I wouldn’t know enough to question anything about Hilton Moreeng’s methodology, but I would flatly question how much time he actually gets with these players. More cricket means more training camps, more training camps means more practice time, and that practice time is just as vital as the games themselves. The United States is also profoundly saturated with both established and aspiring strength and conditioning coaches who would relish the challenge to build a robust program to enable superior running, fielding, and, pertinent to my point, power hitting in cricket, which is a whole new frontier in the United States. Go find one and let them tap into this team’s athletic potential.

This Is The Ad Hoc Version

Underscoring the above, what we saw this team do, the massive step forward they took, was with little to no real help. They hadn’t played internationally in six months before going to Nepal, had no meaningful domestic competition (except Norris and Claridge in England), and their board got suspended and went bankrupt months before they got on the plane to Kathmandu. I’ve written about it before, but imagine what they can do when people start caring.

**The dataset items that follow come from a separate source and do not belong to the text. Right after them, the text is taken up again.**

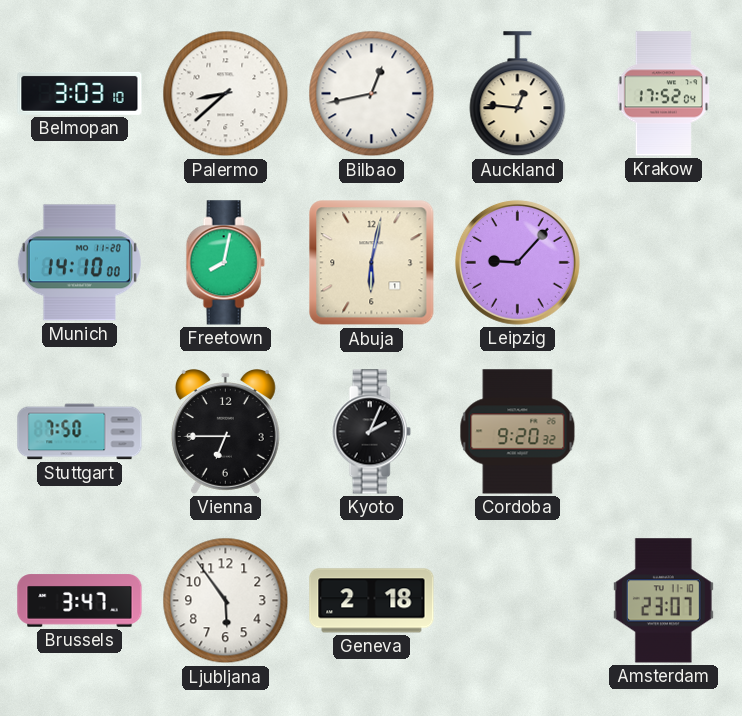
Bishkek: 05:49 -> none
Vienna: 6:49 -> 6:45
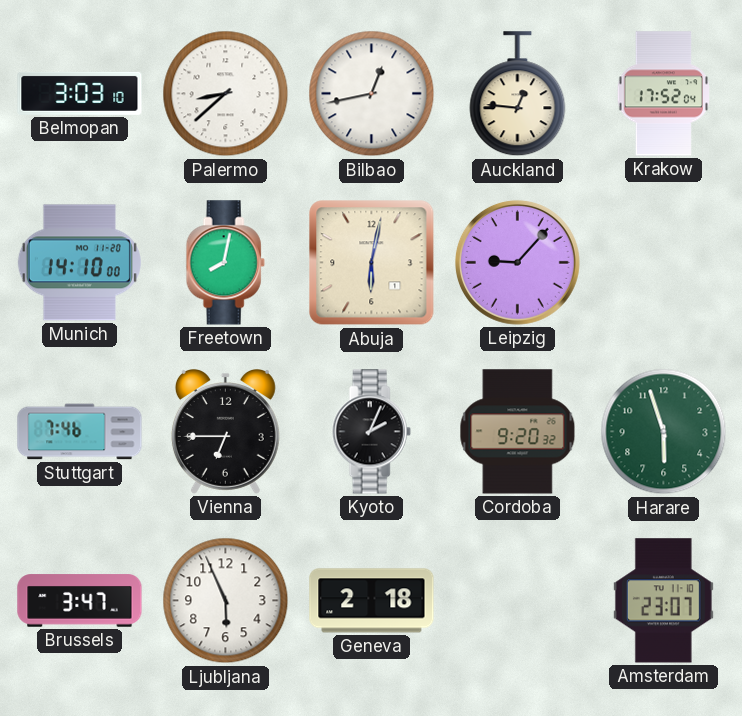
Stuttgart: 7:50 -> 7:46
Harare: none -> 5:57
Ljubljana: 5:54 -> 5:56
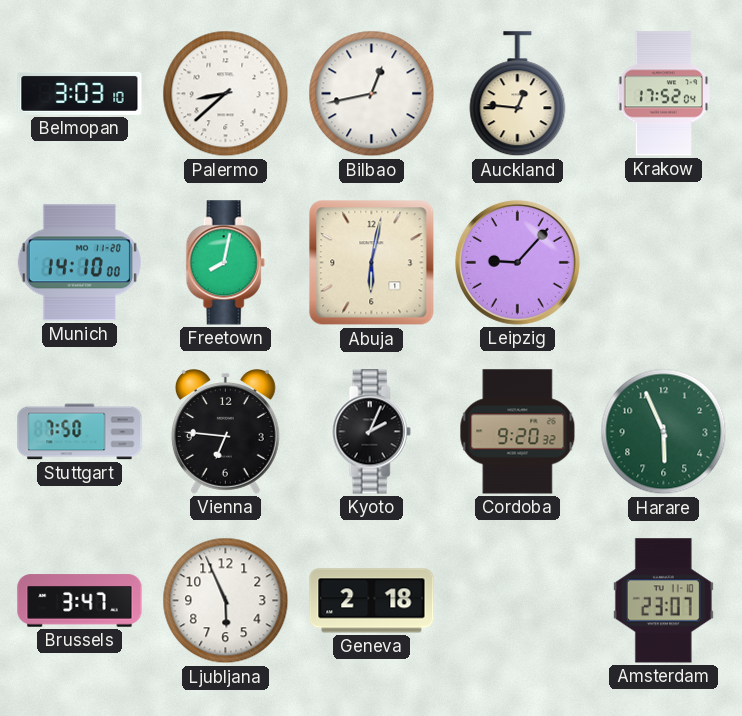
Stuttgart: 7:46 -> 7:50
Vienna: 6:45 -> 6:46
Harare: 5:57 -> 5:56
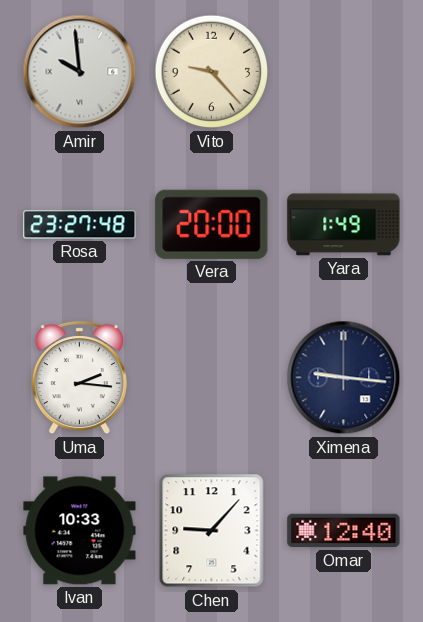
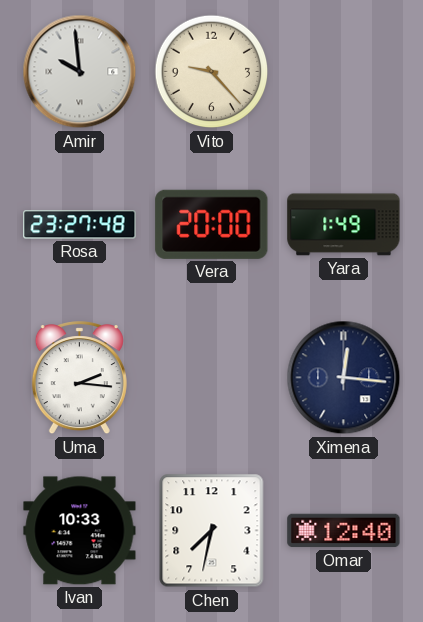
Ximena: 9:16 -> 12:16
Chen: 9:07 -> 7:32
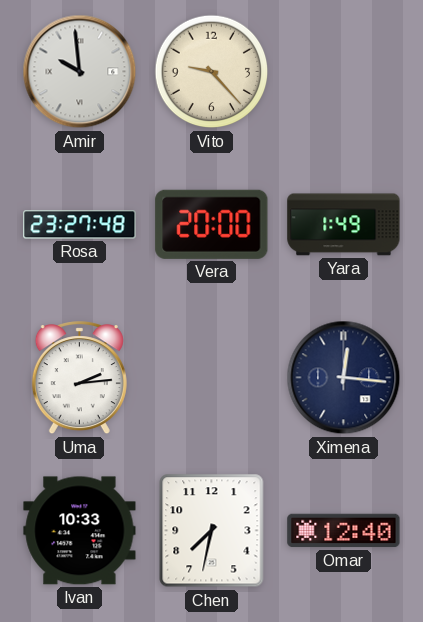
Uma: 2:16 -> 2:14
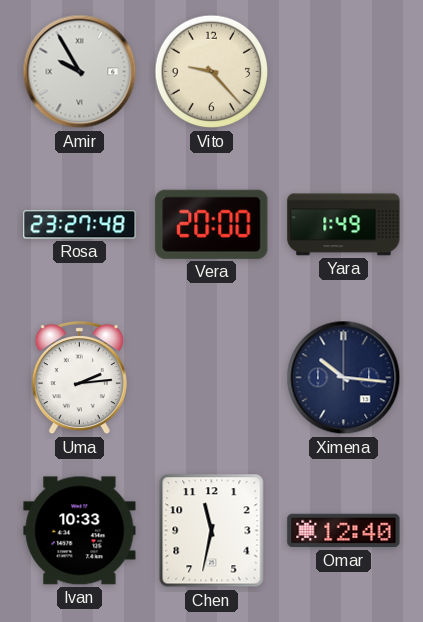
Amir: 9:59 -> 9:55
Ximena: 12:16 -> 10:16
Chen: 7:32 -> 11:32
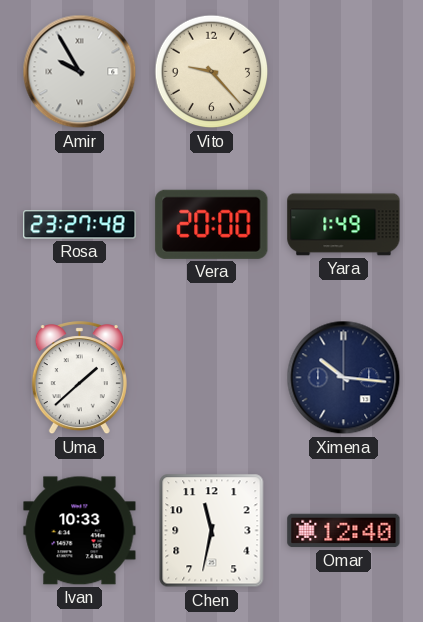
Uma: 2:14 -> 1:38
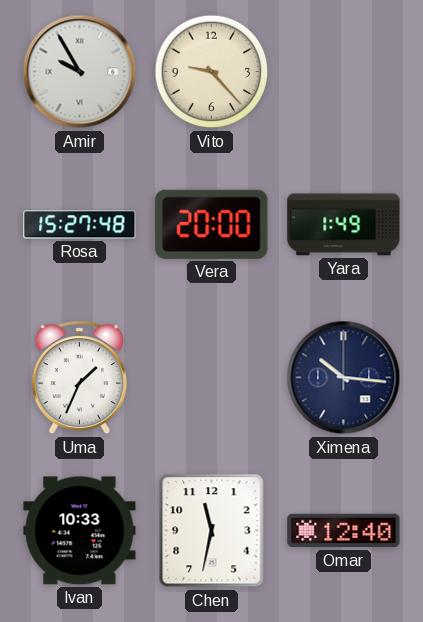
Rosa: 23:27 -> 15:27
Uma: 1:38 -> 1:34
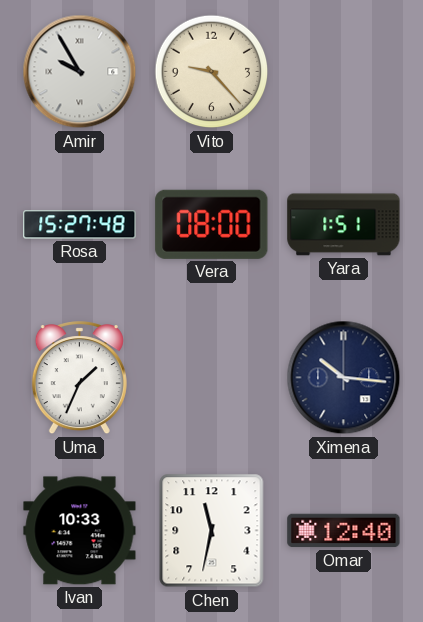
Vera: 20:00 -> 08:00
Yara: 1:49 -> 1:51
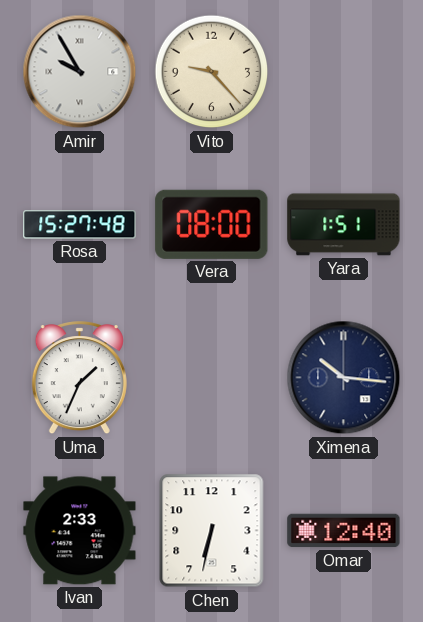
Ivan: 10:33 -> 2:33
Chen: 11:32 -> 6:32
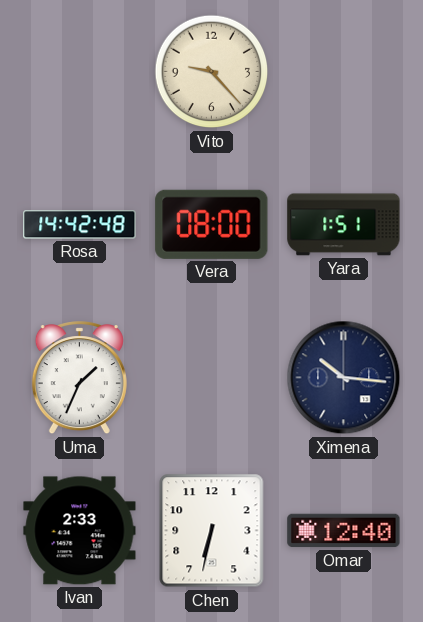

They need a place to play. High-level domestic cricket that brings the best players in the country together in the same environment for a month. More bilateral series. With support from a serious board, with support from investors ready to explore the potential of women’s cricket, this team can punch way above its weight as an Associate Member. The drive is there, the raw talent is there, but it takes a village to build a cricket team, and the USA women have had, at best, a Potemkin village backing them up. 2026 is the year to build something real.

Is this finally the moment women’s cricket takes hold? We’ll have to wait and see, but I’m a lot more hopeful than I was 34 days ago.